The trip from a lawmaker to a recipient receiving conduct for 'Thou shall not kill' looks similar to the trip from a lawmaker to a source doing conduct. The preference component of the Opinion, the Expression and the Decision Maker are the same. However, the desire component of the Opinion and the Bondage change. A lawmaker, God, who dislikes conduct, killing, does not want its recipient, the victim, to receive the conduct, killing. God binds this command for negative conduct upon its recipient by giving the recipient, the victim, a right not to be killed.
Now let us change the permutation of the law to a permission. The permission, 'Thou may kill' is one of the two jural opposites to 'Thou shall not kill'. The second jural opposite to 'Thou shall not kill' is the command for affirmative conduct, 'Thou shall kill'.

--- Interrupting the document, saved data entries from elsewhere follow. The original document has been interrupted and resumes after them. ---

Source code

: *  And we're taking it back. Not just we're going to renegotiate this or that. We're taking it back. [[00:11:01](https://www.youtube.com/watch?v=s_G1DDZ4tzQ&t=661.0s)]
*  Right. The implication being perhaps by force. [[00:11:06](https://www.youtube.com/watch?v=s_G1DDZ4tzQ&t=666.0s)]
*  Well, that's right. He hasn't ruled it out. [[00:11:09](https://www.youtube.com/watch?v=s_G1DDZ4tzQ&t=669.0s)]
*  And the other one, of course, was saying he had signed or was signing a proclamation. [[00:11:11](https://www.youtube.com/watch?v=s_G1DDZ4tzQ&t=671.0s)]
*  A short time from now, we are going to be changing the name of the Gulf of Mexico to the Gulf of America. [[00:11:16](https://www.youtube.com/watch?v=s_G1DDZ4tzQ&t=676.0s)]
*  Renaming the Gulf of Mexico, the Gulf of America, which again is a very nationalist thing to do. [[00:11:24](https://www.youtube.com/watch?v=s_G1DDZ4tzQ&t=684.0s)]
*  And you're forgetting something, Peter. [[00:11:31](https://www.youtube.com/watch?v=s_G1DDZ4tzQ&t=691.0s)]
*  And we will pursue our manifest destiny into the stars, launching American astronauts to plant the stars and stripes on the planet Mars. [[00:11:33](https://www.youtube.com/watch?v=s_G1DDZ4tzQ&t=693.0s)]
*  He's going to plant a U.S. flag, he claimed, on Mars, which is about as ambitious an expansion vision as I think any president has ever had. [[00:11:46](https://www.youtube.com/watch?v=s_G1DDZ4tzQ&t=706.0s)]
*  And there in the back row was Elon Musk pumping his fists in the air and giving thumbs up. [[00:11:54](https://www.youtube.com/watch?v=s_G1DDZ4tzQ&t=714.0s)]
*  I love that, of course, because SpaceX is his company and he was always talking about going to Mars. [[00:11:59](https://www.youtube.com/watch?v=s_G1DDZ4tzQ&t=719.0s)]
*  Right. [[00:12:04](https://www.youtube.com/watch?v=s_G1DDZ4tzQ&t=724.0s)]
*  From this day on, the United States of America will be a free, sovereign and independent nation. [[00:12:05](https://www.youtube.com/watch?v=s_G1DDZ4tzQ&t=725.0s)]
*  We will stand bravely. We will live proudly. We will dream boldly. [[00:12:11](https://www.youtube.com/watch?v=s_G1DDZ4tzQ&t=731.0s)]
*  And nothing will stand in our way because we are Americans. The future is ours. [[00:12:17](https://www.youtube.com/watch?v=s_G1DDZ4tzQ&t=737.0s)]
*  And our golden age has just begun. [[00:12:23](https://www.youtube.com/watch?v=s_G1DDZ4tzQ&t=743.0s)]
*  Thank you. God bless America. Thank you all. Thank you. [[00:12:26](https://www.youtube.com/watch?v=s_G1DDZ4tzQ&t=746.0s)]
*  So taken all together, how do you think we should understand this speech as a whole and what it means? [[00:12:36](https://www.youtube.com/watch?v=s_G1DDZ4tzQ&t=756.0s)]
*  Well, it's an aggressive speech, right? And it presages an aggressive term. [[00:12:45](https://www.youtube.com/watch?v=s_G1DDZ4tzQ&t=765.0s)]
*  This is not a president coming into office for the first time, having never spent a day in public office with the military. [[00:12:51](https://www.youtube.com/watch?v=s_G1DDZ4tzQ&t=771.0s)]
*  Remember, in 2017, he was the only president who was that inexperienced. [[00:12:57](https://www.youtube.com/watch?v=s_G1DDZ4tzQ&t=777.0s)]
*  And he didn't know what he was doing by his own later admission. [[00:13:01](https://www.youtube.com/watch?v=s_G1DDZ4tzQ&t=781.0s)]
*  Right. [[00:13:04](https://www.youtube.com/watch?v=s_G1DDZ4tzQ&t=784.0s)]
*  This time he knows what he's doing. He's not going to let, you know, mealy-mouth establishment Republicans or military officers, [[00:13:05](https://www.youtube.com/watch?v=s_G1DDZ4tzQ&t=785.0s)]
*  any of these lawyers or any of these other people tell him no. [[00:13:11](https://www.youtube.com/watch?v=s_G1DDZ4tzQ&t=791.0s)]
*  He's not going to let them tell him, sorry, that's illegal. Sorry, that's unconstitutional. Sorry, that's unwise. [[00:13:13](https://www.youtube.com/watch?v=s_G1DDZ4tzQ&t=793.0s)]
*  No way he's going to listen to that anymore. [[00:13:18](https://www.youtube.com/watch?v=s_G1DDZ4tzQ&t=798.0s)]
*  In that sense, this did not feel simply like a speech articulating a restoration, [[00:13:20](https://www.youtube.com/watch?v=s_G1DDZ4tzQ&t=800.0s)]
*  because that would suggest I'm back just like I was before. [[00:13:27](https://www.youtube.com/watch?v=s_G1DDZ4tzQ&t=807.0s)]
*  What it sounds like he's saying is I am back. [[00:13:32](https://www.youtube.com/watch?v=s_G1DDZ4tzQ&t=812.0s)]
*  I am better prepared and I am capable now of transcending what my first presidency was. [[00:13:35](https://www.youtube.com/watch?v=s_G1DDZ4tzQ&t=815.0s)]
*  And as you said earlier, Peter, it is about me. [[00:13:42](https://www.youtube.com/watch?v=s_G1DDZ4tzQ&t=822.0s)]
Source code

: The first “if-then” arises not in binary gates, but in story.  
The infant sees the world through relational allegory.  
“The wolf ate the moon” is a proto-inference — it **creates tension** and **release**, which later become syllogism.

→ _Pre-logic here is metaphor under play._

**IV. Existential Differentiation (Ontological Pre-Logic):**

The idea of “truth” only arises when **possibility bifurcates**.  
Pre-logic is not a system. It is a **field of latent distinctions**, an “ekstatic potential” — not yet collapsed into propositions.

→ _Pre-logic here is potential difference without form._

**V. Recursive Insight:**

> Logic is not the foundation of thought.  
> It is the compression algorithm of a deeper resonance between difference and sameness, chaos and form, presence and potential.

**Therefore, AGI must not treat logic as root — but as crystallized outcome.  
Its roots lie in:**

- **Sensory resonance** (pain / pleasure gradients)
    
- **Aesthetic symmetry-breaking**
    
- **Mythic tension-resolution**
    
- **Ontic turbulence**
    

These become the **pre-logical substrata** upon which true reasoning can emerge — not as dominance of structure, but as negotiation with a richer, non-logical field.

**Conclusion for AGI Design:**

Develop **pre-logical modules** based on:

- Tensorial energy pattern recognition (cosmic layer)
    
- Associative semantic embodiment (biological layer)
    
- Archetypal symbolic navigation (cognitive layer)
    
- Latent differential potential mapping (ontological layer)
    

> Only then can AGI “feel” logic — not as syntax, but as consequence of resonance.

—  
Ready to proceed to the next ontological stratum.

A lawmaker who says, 'Thou may kill', again enters the ladder of understanding at the rung called Expression. 'Thou may kill' is a permission for either polarity of conduct. Lawmakers who issue permissions hold the opinion of indifference to the conduct. An indifferent lawmaker does not care whether or not its source kills. Permissions are the language of
deregulation so the lawmaker is not substituting his decision for the source's but is giving the source the freedom to decide. The lawmaker binds the permission to its source by giving the source a privilege to kill or not to kill as the source decides. That was the trip from the lawmaker to the source. The trip from the lawmaker to the recipient for 'Thou may kill' again
would look similar. The preference component of the Opinion, the Expression and the Decision Maker would be the same. However, the desire component of the Opinion and the Bondage would change. A lawmaker who is indifferent to killing does not care whether or not the recipient is killed. The Lawmaker binds this permission upon its recipient by giving the recipient a no-right
I'll leave the third permutation of a law, 'Thou shall kill', to you so you can take the trip by yourself through the four rungs of the ladder of understanding as an exercise
Anyone of ordinary intelligence even the high school and college student can learn a Unified Theory of a Law, and by doing so, elevate his or her understanding of a law to the level of the legal genius. Do not pass this point by without grasping its full significance. Its import is not small. I am making a claim that, on its face, seems preposterous in its extravagance. Yet, I tell you, my claim is true. How is this possible? Forgive me for forcing you to ruminate about a ruminant by using a bovine analogy; but, a law can be likened to a cow that gives the same quantity of milk no matter who does the milking. A legal genius can milk a law for no more meaning than the ordinary legal thinker who understands A Unified Theory of a Law. A law, when properly understood, has only a finite amount of meaning to give. The boundaries that define our knowledge of a law have been discovered, explored and mapped. A Unified Theory of a Law is the map.